In a first for a rear-wheel drive Nissan vehicle, the six-speed manual transmission includes an advanced launch assist control system that helps deliver smooth acceleration from a stopped position. All automatic transmission-equipped models feature the launch control system. Manual-transmission-equipped models also feature a lightweight carbon fibre composite drive shaft and like we first saw on the 370Z, Downshift Rev Matching.

A revised chassis offers sharper handling and improved ride.
A revised chassis offers sharper handling and improved ride.
Image: Supplied

Improved dynamics

The Nissan engineering team aimed to make the new Z as agile and responsive as possible. Enhanced body rigidity, an electronic power steering with rack assist and a strong mechanical feel and wider front tires help increase cornering performance by 13%.

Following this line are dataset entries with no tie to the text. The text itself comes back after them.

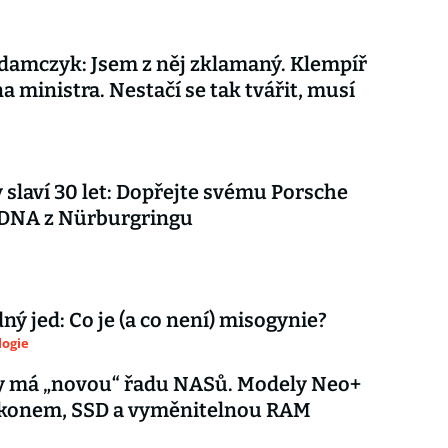
amczyk: Jsem z něj zklamaný. Klempíř
na ministra. Nestačí se tak tvářit, musí
slaví 30 let: Dopřejte svému Porsche
 DNA z Nürburgringu
ý jed: Co je (a co není) misogynie?
logie
y má „novou“ řadu NASů. Modely Neo+
výkonem, SSD a vyměnitelnou RAM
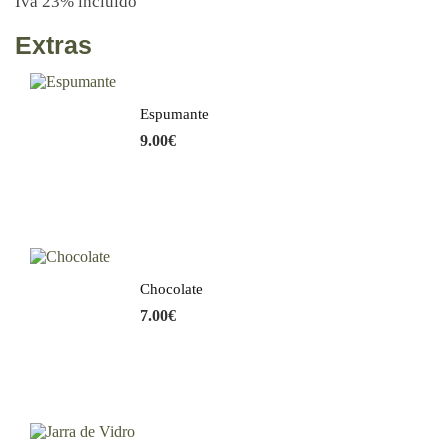
Iva 23% incluído
Extras
Espumante
9.00
€
Chocolate
7.00
€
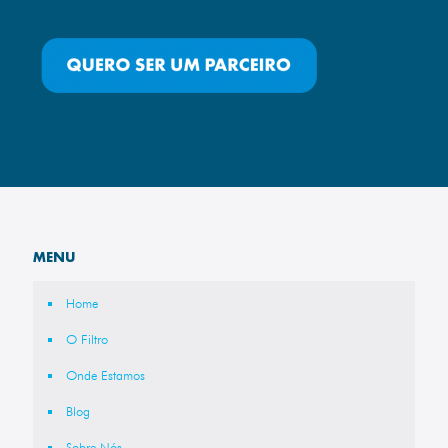
MENU
Home
O Filtro
Onde Estamos
Blog
Sobre Nós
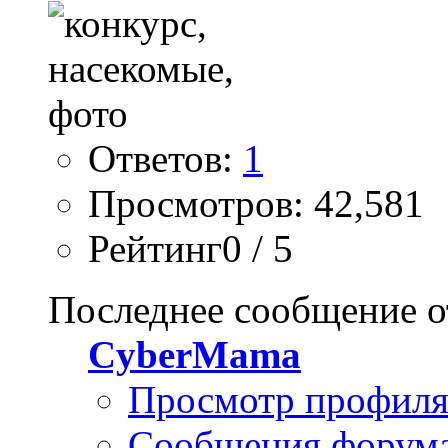
Ответов:
1
Просмотров: 42,581
Рейтинг0 / 5
Последнее сообщение о
CyberMama
Просмотр профил
Сообщения форум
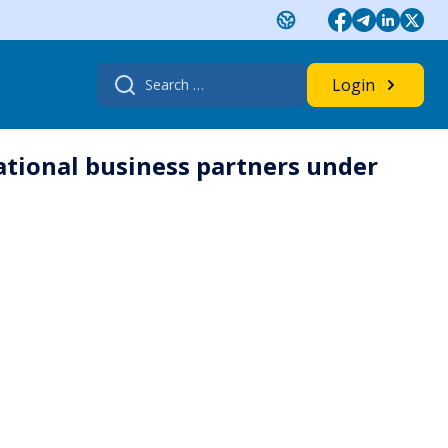
Search
Login
for:
tional business partners under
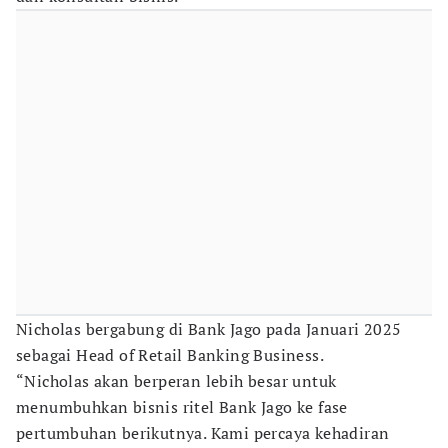
Nicholas bergabung di Bank Jago pada Januari 2025
sebagai Head of Retail Banking Business.
“Nicholas akan berperan lebih besar untuk
menumbuhkan bisnis ritel Bank Jago ke fase
pertumbuhan berikutnya. Kami percaya kehadiran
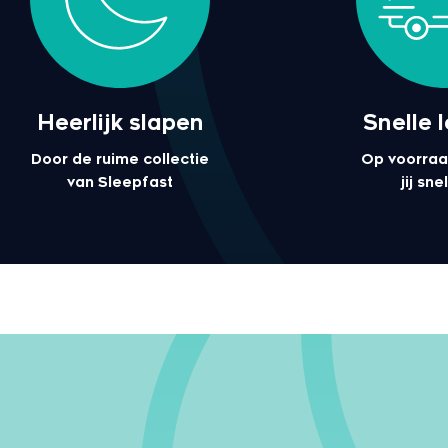
Heerlijk slapen
Snelle 
Door de ruime collectie
Op voorraa
van Sleepfast
jij sn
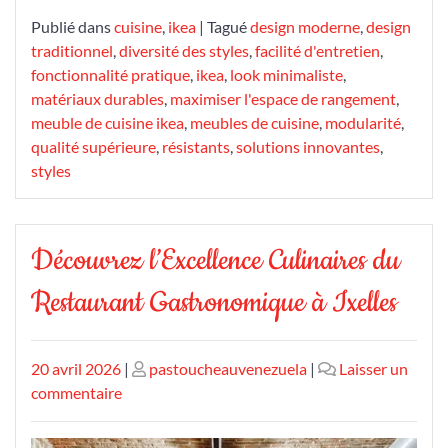
Publié dans
cuisine
,
ikea
|
Tagué
design moderne
,
design
traditionnel
,
diversité des styles
,
facilité d'entretien
,
fonctionnalité pratique
,
ikea
,
look minimaliste
,
matériaux durables
,
maximiser l'espace de rangement
,
meuble de cuisine ikea
,
meubles de cuisine
,
modularité
,
qualité supérieure
,
résistants
,
solutions innovantes
,
styles
Découvrez l’Excellence Culinaires du
Restaurant Gastronomique à Ixelles
Publié
Publié
20 avril 2026
|
pastoucheauvenezuela
|
Laisser un
le
sur
le
commentaire
Découvrez
l’Excellence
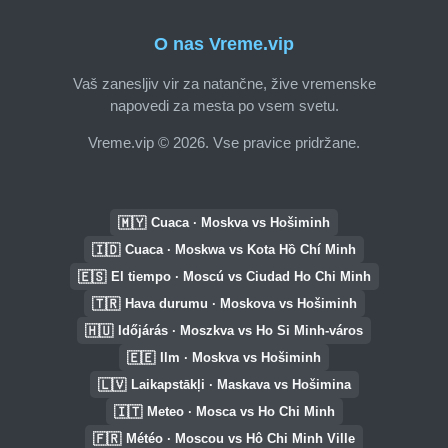
O nas Vreme.vip
Vaš zanesljiv vir za natančne, žive vremenske
napovedi za mesta po vsem svetu.
Vreme.vip © 2026. Vse pravice pridržane.
🇲🇾
Cuaca · Moskva vs Hošiminh
🇮🇩
Cuaca · Moskwa vs Kota Hồ Chí Minh
🇪🇸
El tiempo · Moscú vs Ciudad Ho Chi Minh
🇹🇷
Hava durumu · Moskova vs Hošiminh
🇭🇺
Időjárás · Moszkva vs Ho Si Minh-város
🇪🇪
Ilm · Moskva vs Hošiminh
🇱🇻
Laikapstākļi · Maskava vs Hošimina
🇮🇹
Meteo · Mosca vs Ho Chi Minh
🇫🇷
Météo · Moscou vs Hô Chi Minh Ville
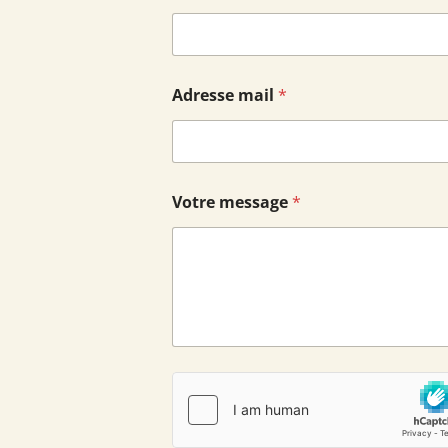
Adresse mail
*
Votre message
*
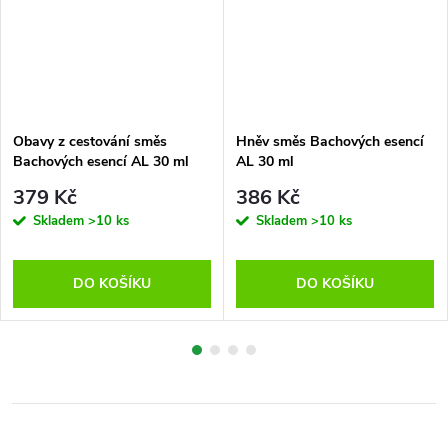
Obavy z cestování směs
Hněv směs Bachových esencí
Bachových esencí AL 30 ml
AL 30 ml
379 Kč
386 Kč
Skladem
>10 ks
Skladem
>10 ks
DO KOŠÍKU
DO KOŠÍKU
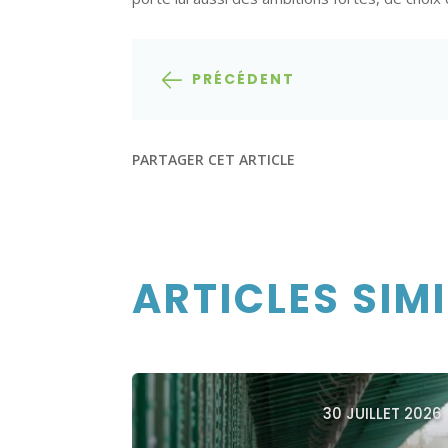
PRÉCÉDENT
PARTAGER CET ARTICLE
ARTICLES SIM
30 JUILLET 2026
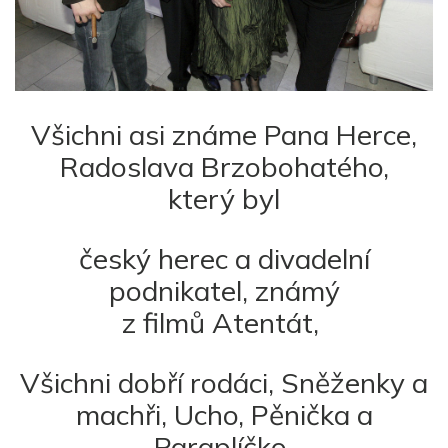
Všichni asi známe Pana Herce,
Radoslava Brzobohatého,
který byl
český herec a divadelní
podnikatel, známý
z filmů Atentát,
Všichni dobří rodáci, Sněženky a
machři, Ucho, Pěnička a
Paraplíčko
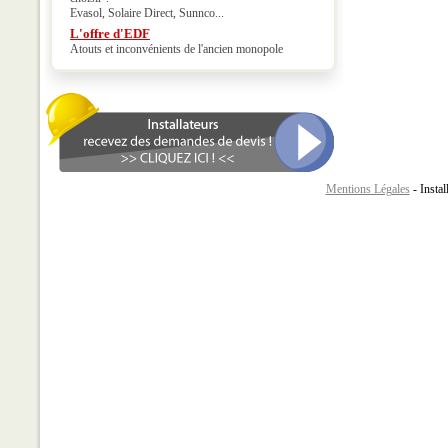
Evasol, Solaire Direct, Sunnco...
L'offre d'EDF
Atouts et inconvénients de l'ancien monopole
Mentions Légales
- Instal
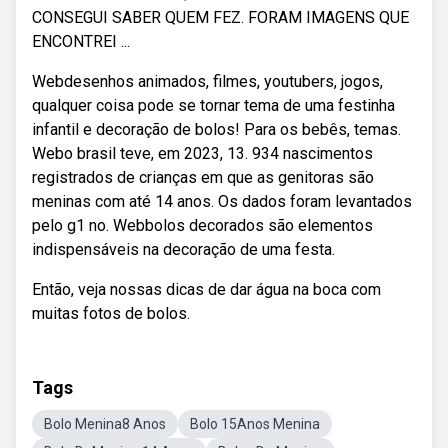
CONSEGUI SABER QUEM FEZ. FORAM IMAGENS QUE
ENCONTREI ...
Webdesenhos animados, filmes, youtubers, jogos,
qualquer coisa pode se tornar tema de uma festinha
infantil e decoração de bolos! Para os bebês, temas.
Webo brasil teve, em 2023, 13. 934 nascimentos
registrados de crianças em que as genitoras são
meninas com até 14 anos. Os dados foram levantados
pelo g1 no. Webbolos decorados são elementos
indispensáveis na decoração de uma festa.
Então, veja nossas dicas de dar água na boca com
muitas fotos de bolos.
Tags
Bolo Menina8 Anos
Bolo 15Anos Menina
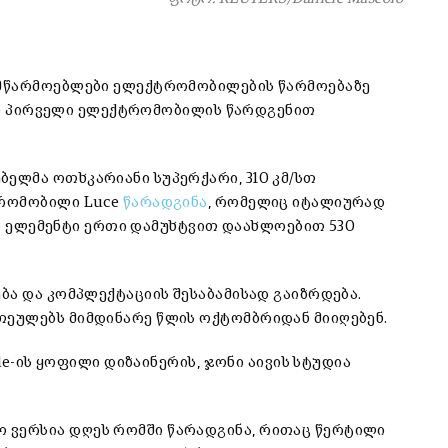
 მწარმოებლები ელექტრომობილების წარმოებაზე
თარი პირველი ელექტრომობილის წარდგენით
ელმა ოთხკარიანი სუპერქარი, 310 კმ/სთ
ტრომობილი Luce
წარადგინა
, რომელიც იტალიურად
რის ელემენტი ერთი დამუხტვით დაახლოებით 530
ბა და კომპლექტაციის შესაბამისად გაიზრდება.
ეულებს მიმდინარე წლის ოქტომბრიდან მიიღებენ.
ple-ის ყოფილი დიზაინერის, ჯონი აივის სტუდია
ვერსია დღეს რომში წარადგინა, რითაც წერტილი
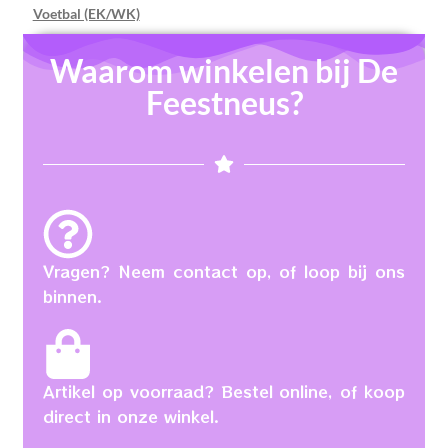
Voetbal (EK/WK)
Waarom winkelen bij De
Feestneus?
Vragen? Neem contact op, of loop bij ons
binnen.
Artikel op voorraad? Bestel online, of koop
direct in onze winkel.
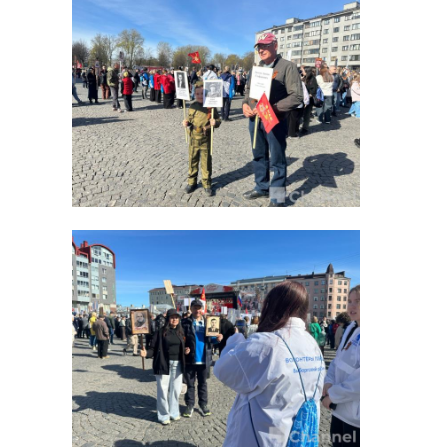
представите
Президента России
СЗФО Игоря Рудени
Днем Побед
Фото:
http://szfo.gov.ru/press/events/
Игорь Руденя
день победы
поздравление
Поделиться статьей:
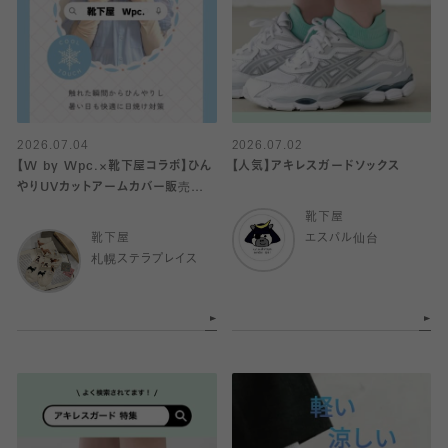
2026.07.04
2026.07.02
【W by Wpc.×靴下屋コラボ】ひん
【人気】アキレスガードソックス
やりUVカットアームカバー販売中
♡
靴下屋
靴下屋
エスパル仙台
札幌ステラプレイス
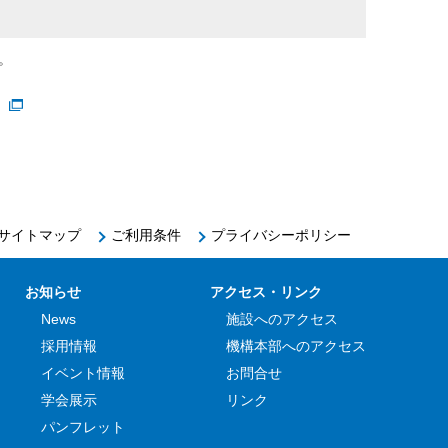
。
」
サイトマップ
ご利用条件
プライバシーポリシー
お知らせ
アクセス・リンク
News
施設へのアクセス
採用情報
機構本部へのアクセス
イベント情報
お問合せ
学会展示
リンク
パンフレット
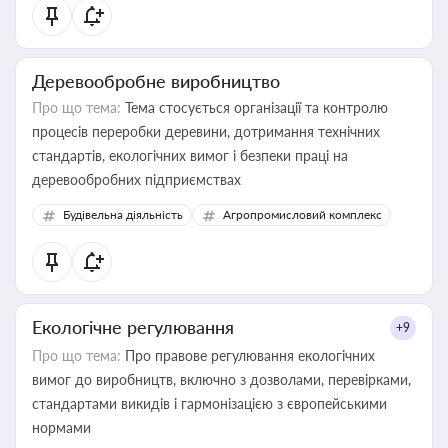
Деревообробне виробництво
Про що тема:
Тема стосується організації та контролю
процесів переробки деревини, дотримання технічних
стандартів, екологічних вимог і безпеки праці на
деревообробних підприємствах
Будівельна діяльність
Агропромисловий комплекс
Екологічне регулювання
+9
Про що тема:
Про правове регулювання екологічних
вимог до виробництв, включно з дозволами, перевірками,
стандартами викидів і гармонізацією з європейськими
нормами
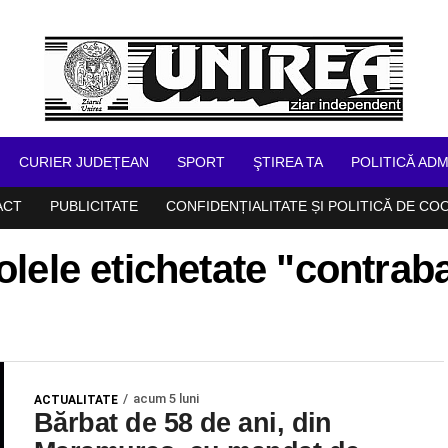
CURIER JUDEȚEAN
SPORT
ŞTIREA TA
POLITICĂ ADM
ACT
PUBLICITATE
CONFIDENȚIALITATE ȘI POLITICĂ DE CO
olele etichetate "contra
acum 5 luni
ACTUALITATE
Bărbat de 58 de ani, din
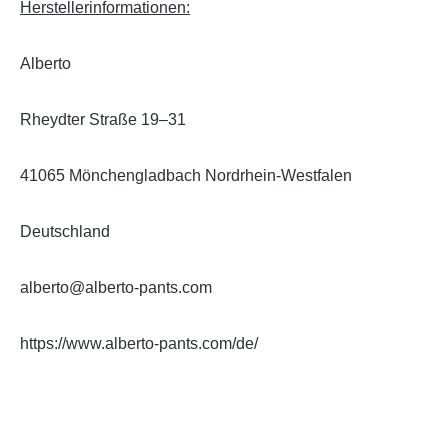
Herstellerinformationen:
Alberto
Rheydter Straße 19–31
41065 Mönchengladbach Nordrhein-Westfalen
Deutschland
alberto@alberto-pants.com
https://www.alberto-pants.com/de/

The front and rear dampers sport a new monotube shock absorber design with a larger diameter than the outgoing 370Z. This results in a 20% reduction of dampening force to improve ride quality over poor surfaces, enhance road-following performance and boost overall stability. The lightweight front double-wishbone aluminium suspension features revised geometry settings, including caster angle which has been significantly increased.

The new Nissan Z borrows cues from past models such as the 240Z, left.
The new Nissan Z borrows cues from past models such as the 240Z, left.
Image: Supplied

Salute to the past

The exterior styling of the new Z recognises the design legacy of its famed predecessors – particularly the iconic 240Z that debuted in 1969. This is most evident in the car's profile that features a classic long hood and short rear deck design. Likewise, the LED headlights have two half-circles that hark back to the Japan market-only Fairlady 240ZG of the 1970s. Meanwhile, the rear combination lamps incorporate modern technology into the styling reminiscent of the Z32 300ZX, including new 3-D signature LED taillights. 

Three monotone and six two-tone exterior paint colours are on offer, including new "Seiran Blue" and "Ikazuchi Yellow". Both are complemented by a "Super Black" roof.

Standout interior features include a digital instrument cluster and a classic analogue instrument pod located in the middle of the dashboard.
Standout interior features include a digital instrument cluster and a classic analogue instrument pod located in the middle of the dashboard.
Image: Supplied

Step inside the cabin and you'll discover an interior that, like the exterior, seamlessly blends modern technology with vintage Z touches. The centre stack takes inspiration from previous generations with three analog pod gauges on the instrument panel (boost pressure, turbo speed and voltage), an 8.0-inch touchscreen audio display in the centre and climate control switches near the shifter. The 12.3-inch TFT digital instrument cluster features three display modes and gives drivers quick and easy access to key information. 

Other highlights include a vintage-look deep spoke steering wheel plus suede-backed sports seats that utilise design knowhow garnered from the development of the mighty GT-R. Finally, three interior colour environments are available – Graphite, Red or Blue.